The histories of computing, artificial intelligence (AI) and mass spectrometry are intertwined, going back at least to the work of Sibyl Rock at Consolidated Engineering Corporation (CEC) compiling the first computing manual for mass spectrometry 1946, and together with Clifford Berry developing the first commercially available electronic computer. This work was driven by the need to solve problems in mass spectrometry. Another intersection is the development of an early expert system, Dendral, by Joshua Lederberg and colleagues at Stanford, for identifying chemical structures from mass spectra, representing a major milestone not only in mass spectrometry, but also in the development of AI.

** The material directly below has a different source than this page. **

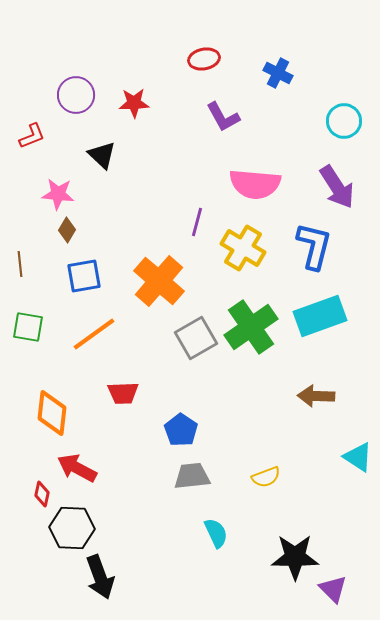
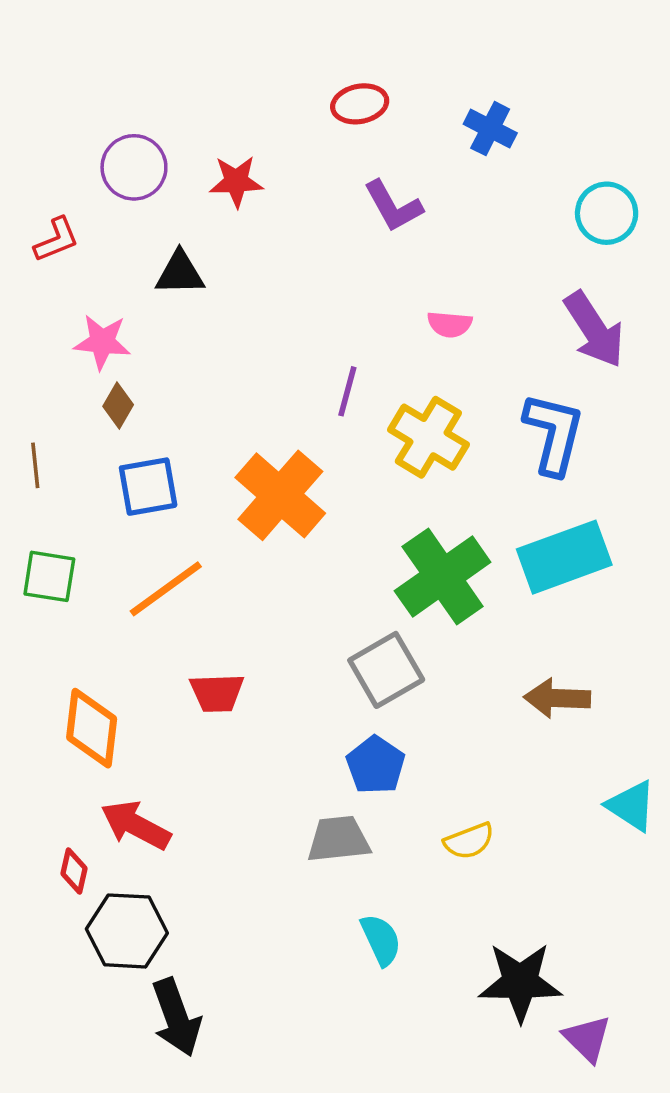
black triangle: (102, 155) -> (180, 273), turned -44
pink semicircle: (255, 184) -> (450, 324), size x0.5
gray square: (196, 338) -> (386, 670), moved
blue pentagon: (181, 430) -> (376, 765), moved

In recent decades, machine learning, in particular deep neural networks trained on thousands or millions of spectra, has significantly improved our ability to identify peptides and small molecules by predicting their observability, chromatographic behavior and fragmentation in tandem mass spectrometry. This presentation will highlight some of these recent developments, including our own contributions. The integration of machine learned models can already be used to generate realistic synthetic data. This has many potentially beneficial applications in system suitability testing, experimental design and method optimization, and providing ground truth for algorithm and computational workflow benchmarking. It also has some significant risks, which must be addressed.
Large language models are now also able to learn from millions of documents describing mass spectrometers and mass spectrometry data may provide further assistance to human experts in data interpretation, resuming the pioneering work of the DCRT/CIS conversational AI mass spectrometry search developed at NIH in the early 1970s.
Finally, some recent work on using generative AI to explore data analysis workflows for mass spectrometry will be presented. By building and running ensembles of workflows rather than one particular workflow, it may be possible to increase the confidence in biological interpretations from the proteomics data, as well as learn something about the combined tools themselves.